The sl interface allows asynchronous serial lines to be used as IPv4 network interfaces using the SLIP protocol.

To use the sl interface, the administrator must first create the interface and assign a tty line to it. The sl interface is created using the ifconfig(8) create subcommand, and slattach(8) is used to assign a tty line to the interface. Once the interface is attached, network source and destination addresses and other parameters are configured via ifconfig(8).

The sl interface can use Van Jacobson TCP header compression and ICMP filtering. The following flags to ifconfig(8) control these properties of a SLIP link:

link0
Turn on Van Jacobson header compression.
-link0
Turn off header compression. (default)
link1
Don't pass through ICMP packets.
-link1
Do pass through ICMP packets. (default)
link2
If a packet with a compressed header is received, automatically enable compression of outgoing packets. (default)
-link2
Don't auto-enable compression.

sl%d: af%d not supported.
The interface was handed a message with addresses formatted in an unsuitable address family; the packet was dropped.

inet(4), intro(4), ppp(4), strip(4), ifconfig(8), slattach(8), sliplogin(8), slstats(8)

J. Romkey, A Nonstandard for Transmission of IP Datagrams over Serial Lines: SLIP, RFC, 1055, June 1988.

Van Jacobson, Compressing TCP/IP Headers for Low-Speed Serial Links, RFC, 1144, February 1990.

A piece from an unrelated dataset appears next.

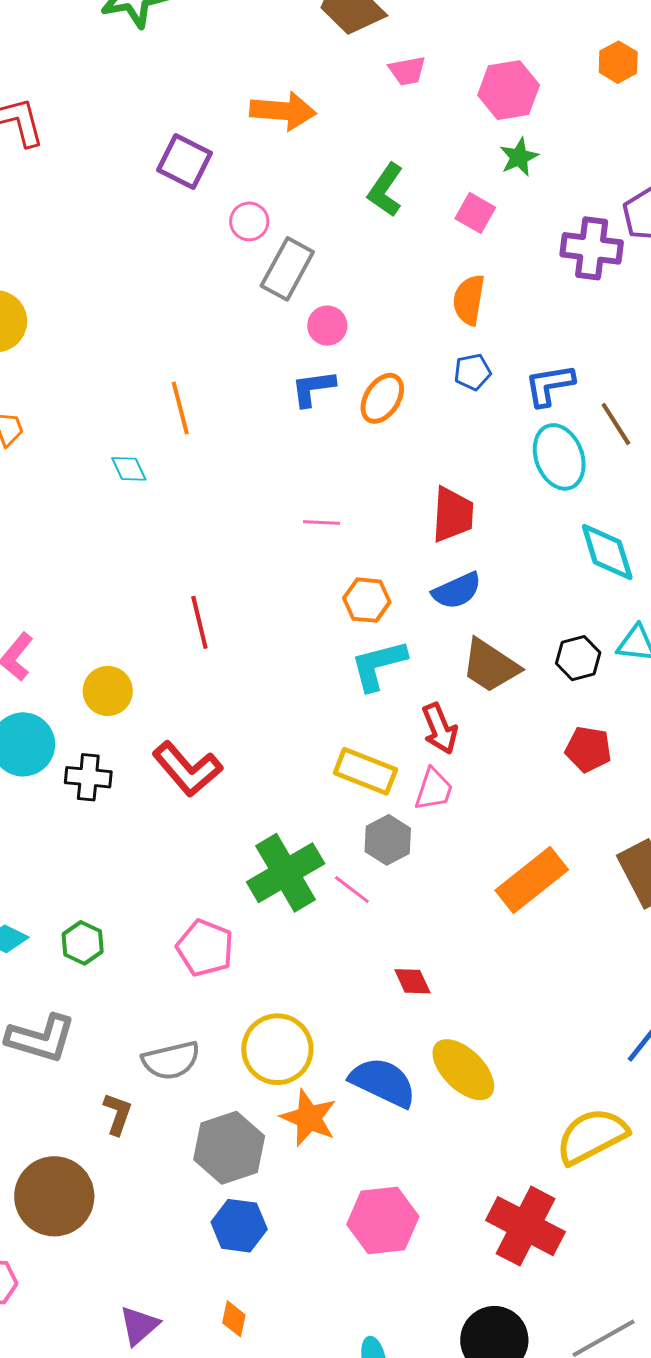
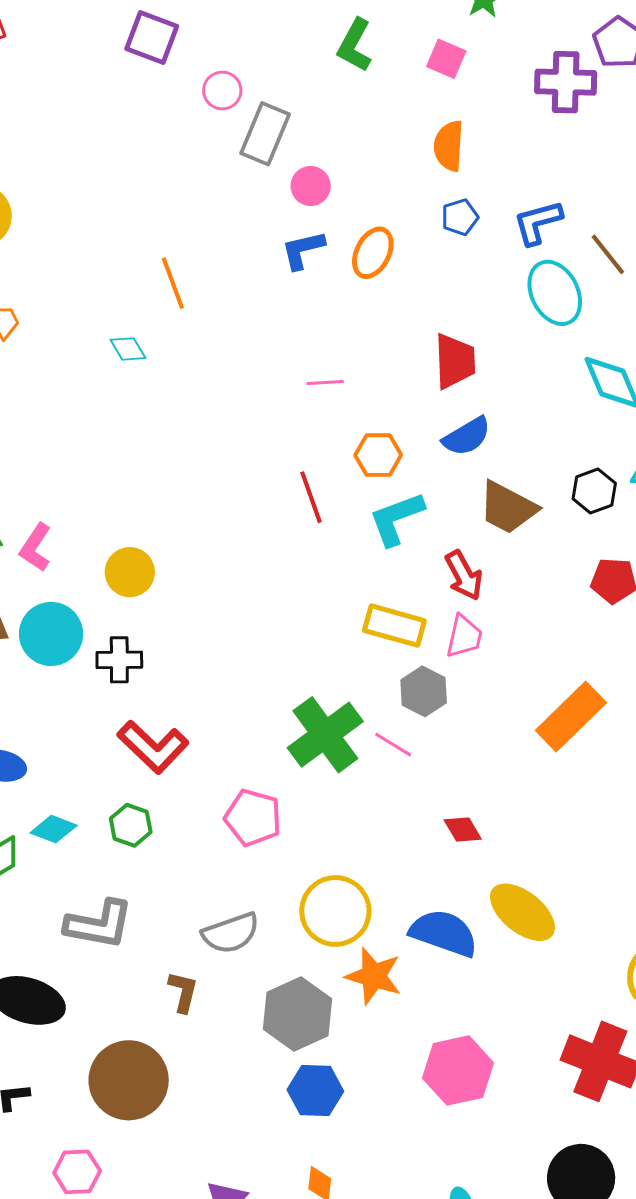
red line: (199, 622) -> (311, 497), moved
red L-shape: (187, 769) -> (153, 747), moved

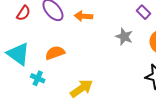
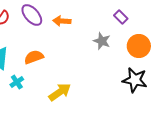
cyan cross: (38, 78) -> (17, 82), turned 32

The sl device appeared in NetBSD 1.0.

SLIP can only transmit IPv4 packets between preconfigured hosts on an asynchronous serial link. It has no provision for address negotiation, carriage of additional protocols (e.g. XNS, AppleTalk, DECNET), and is not designed for synchronous serial links. This is why SLIP has been superseded by the Point-to-Point Protocol (PPP), which does all of those things, and much more.